O tema
da ‘violência doméstica’ – escrevemos entre aspas porque o assunto nem sempre é
linear, objetivo ou claro – volta a estar na ordem do dia. As razões podem ser
muitas. As causas as mais diversas. As consequências bastante nefastas. O tema
é complexo e suficientemente mobilizador da sociedade.
Deve-se
tornar, desde logo, claro que a ‘violência doméstica’ atinge os diferentes
quadros de sexualidade: de homens sobre mulheres, destas quanto àqueles, de
homens contra homens e de mulheres para com mulheres… se tivermos em conta a
apelidada condição de género e as possíveis conjugações de possibilidades.
Também é
digno de registo que uma parte significativa dos casos noticiados de ‘violência
doméstica’ fazem-na incidir dos homens sobre as mulheres e raramente se faz
notícia sobre casos da tal ‘violência doméstica’ nas aceções de
homossexualidades, mesmo que tais casos possam ser registados, mas que não são tão
expostos por uns tantos lóbis de comunicação… Neste campo específico, dizem os
entendidos, que a violência é suficientemente agressiva, podendo, numa razoável
maioria das situações, serem reportados de fatais e com manifestações
preocupantes de virulência atroz.
* Violência doméstica – quantos
são?
Os casos
tornados (mais ou menos) públicos são duma dramaticidade quase de pandemia
social. Os números não enganam. A média de vítimas, em 2016, foi de cerca de
mil casos com pessoas com mais de 65 anos; mais de 800 situações com crianças e
jovens (até aos 17 anos); cerca de 5300 de mulheres com mais de dezoito anos e
cerca de oitocentos casos com homens maiores de 18 anos. Na tipificação dos crimes:
93% foram contra pessoas, num total de quase 20 mil situações, onde se incluem,
sobretudo, maus tratos físicos e psicológicos com 16.461 ocorrências.
O perfil
da vítima é, na sua maioria, do sexo feminino (82 %), com cerca de cinquenta
anos de idade, casada, com filhos, estando empregada, com algum nível de
escolarização e tendo relação habitual com o cônjuge…

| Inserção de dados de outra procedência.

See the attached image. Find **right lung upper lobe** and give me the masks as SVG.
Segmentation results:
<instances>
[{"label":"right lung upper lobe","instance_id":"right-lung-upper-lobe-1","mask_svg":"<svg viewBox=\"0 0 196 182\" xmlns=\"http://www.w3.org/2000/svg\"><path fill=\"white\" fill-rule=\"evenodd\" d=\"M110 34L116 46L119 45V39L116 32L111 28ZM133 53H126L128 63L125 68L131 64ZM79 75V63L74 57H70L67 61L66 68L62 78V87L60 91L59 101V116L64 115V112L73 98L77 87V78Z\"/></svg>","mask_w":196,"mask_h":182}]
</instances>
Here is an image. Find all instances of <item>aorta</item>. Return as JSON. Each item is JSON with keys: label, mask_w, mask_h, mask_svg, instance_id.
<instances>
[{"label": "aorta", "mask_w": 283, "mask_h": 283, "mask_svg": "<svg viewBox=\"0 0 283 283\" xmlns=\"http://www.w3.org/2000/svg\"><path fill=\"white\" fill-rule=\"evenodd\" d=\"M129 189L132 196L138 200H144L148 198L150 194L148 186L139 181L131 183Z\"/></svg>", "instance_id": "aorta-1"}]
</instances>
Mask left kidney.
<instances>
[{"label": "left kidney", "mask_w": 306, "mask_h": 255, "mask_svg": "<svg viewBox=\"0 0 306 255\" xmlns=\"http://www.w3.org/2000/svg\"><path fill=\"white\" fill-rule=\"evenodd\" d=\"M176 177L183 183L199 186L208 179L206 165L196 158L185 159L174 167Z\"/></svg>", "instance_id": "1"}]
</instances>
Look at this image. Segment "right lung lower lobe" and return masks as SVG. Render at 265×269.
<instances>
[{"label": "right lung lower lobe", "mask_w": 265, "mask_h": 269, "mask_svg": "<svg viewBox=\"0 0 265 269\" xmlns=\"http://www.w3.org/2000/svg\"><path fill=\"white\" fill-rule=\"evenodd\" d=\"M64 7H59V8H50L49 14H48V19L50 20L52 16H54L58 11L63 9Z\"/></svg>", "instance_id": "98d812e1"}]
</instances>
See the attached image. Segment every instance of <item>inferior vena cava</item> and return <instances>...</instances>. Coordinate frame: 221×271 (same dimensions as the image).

* Violência doméstica – como
interpretar?
Talvez
venha evoluindo a consciencialização sobre a violência doméstica, a sua
expressão na vida familiar e mesmo como devem ser cuidados vítima e autor. A
passagem duma certa tolerância sobre o assunto para a denúncia tem vindo a
fazer o seu caminho na nossa sociedade. Muitas vezes os autores da violência
não aceitam que são pessoas doentes, que precisam, antes de tudo, de serem
tratadas, por forma a saberem conviver – de forma regular e regulada ou no
quadro familiar – com os outros sem lhe infligirem maus-tratos, coações,
agressividade (física, psicológica ou outra), antes devendo cultivar a
convivência com os demais num espaço de relação saudável e libertadora.
Muitas
vezes, os agressores não passam de já agredidos, seja no contexto familiar,
seja no âmbito social, profissional ou relacional. Em certas situações há
feridas não-resolvidas nem curadas pela maturidade humana, cultural ou
psicológica. Isso como que explica que, em certas classes sociais, se
verifiquem casos de violência doméstica, que alimentam algumas das revistas
cor-de-rosa!
Encontrar
o porquê da violência doméstica é tanto ou mais importante do que criminalizar
a sua prática, pois, da descoberta das razões para tais comportamentos poderá vir
a luz para saber como tratar com pessoas que praticam a violência ou como devem
ser encaminhadas para resolverem as suas causas, que se exprimem muito para
além das consequências nos outros…
Seja
qual for a parte agredida ou agressora – homem ou mulher, uma das partes do par
homossexual, criança ou velho – temos de atender às pessoas envolvidas, tendo
em conta o seu historial de vida, as condições atuais e as perspetivas futuras.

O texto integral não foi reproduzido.